Unions hold govt to account over NHS pay
23 March 2018
Unions this week held the government to account over NHS pay, offering their members a settlement that could mean a 29% rise for some workers.
Overall, 14 unions were involved in bargaining negotiations, forcing the government to abandon its 'red line' on staff sacrificing a day of leave in lieu of the first raise above the 1% cap in seven years.
The average pay rise is proposed at 6.5%, although some workers could be due a 29% increase over a three-year period.
The Treasury has fully committed to funding the suggested settlement, and it is now down to the members of the unions involved to vote on whether or not they accept the deal.
After seven years of austerity and plummeting real wages that have seen NHS workers forced to rely on food banks and financial hardship funds, this result demonstrates the value of collective bargaining in redressing the imbalance of power between employers and staff and allowing workers to have their voices heard.
The Institute of Employment Rights recommends the reinstatement of sectoral collective bargaining - by which means employers' associations and unions negotiate wages and conditions across entire industries - as the best way to close the UK's yawning wage gap.
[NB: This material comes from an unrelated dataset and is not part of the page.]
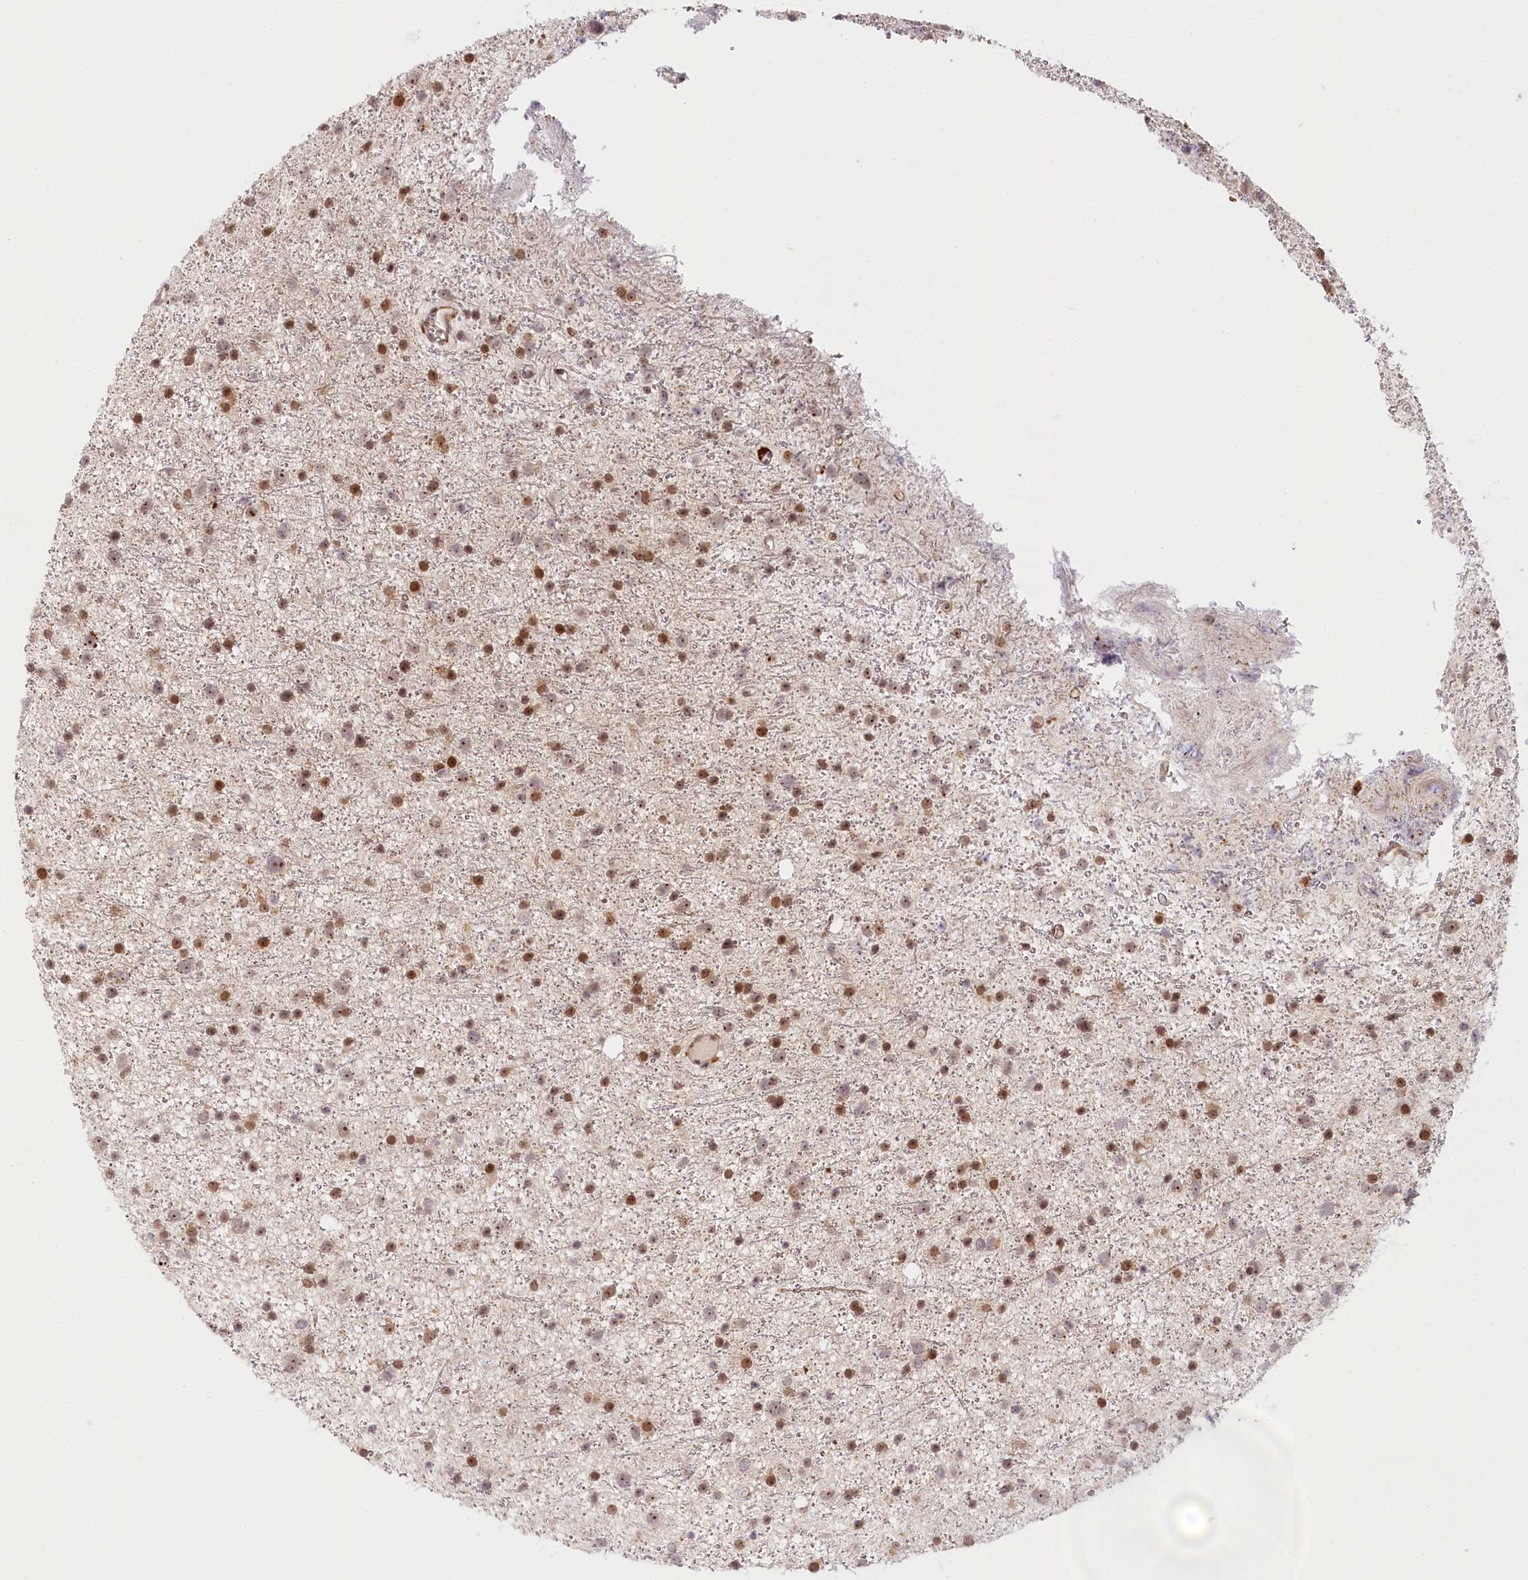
{"staining": {"intensity": "moderate", "quantity": ">75%", "location": "nuclear"}, "tissue": "glioma", "cell_type": "Tumor cells", "image_type": "cancer", "snomed": [{"axis": "morphology", "description": "Glioma, malignant, Low grade"}, {"axis": "topography", "description": "Cerebral cortex"}], "caption": "Moderate nuclear protein positivity is appreciated in about >75% of tumor cells in malignant low-grade glioma. (DAB IHC, brown staining for protein, blue staining for nuclei).", "gene": "WDR36", "patient": {"sex": "female", "age": 39}}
However, it has been pointed out that some members may view the deal as too little too late, with even a 6.5% pay rise not being high enough to fully compensate hard-working public sector staff for all that they have lost. The political will to provide a fair wage to the affected workers has been lacking, with the settlement agreed only after public opinion forced the government's hand, and just prior to pivotal local elections.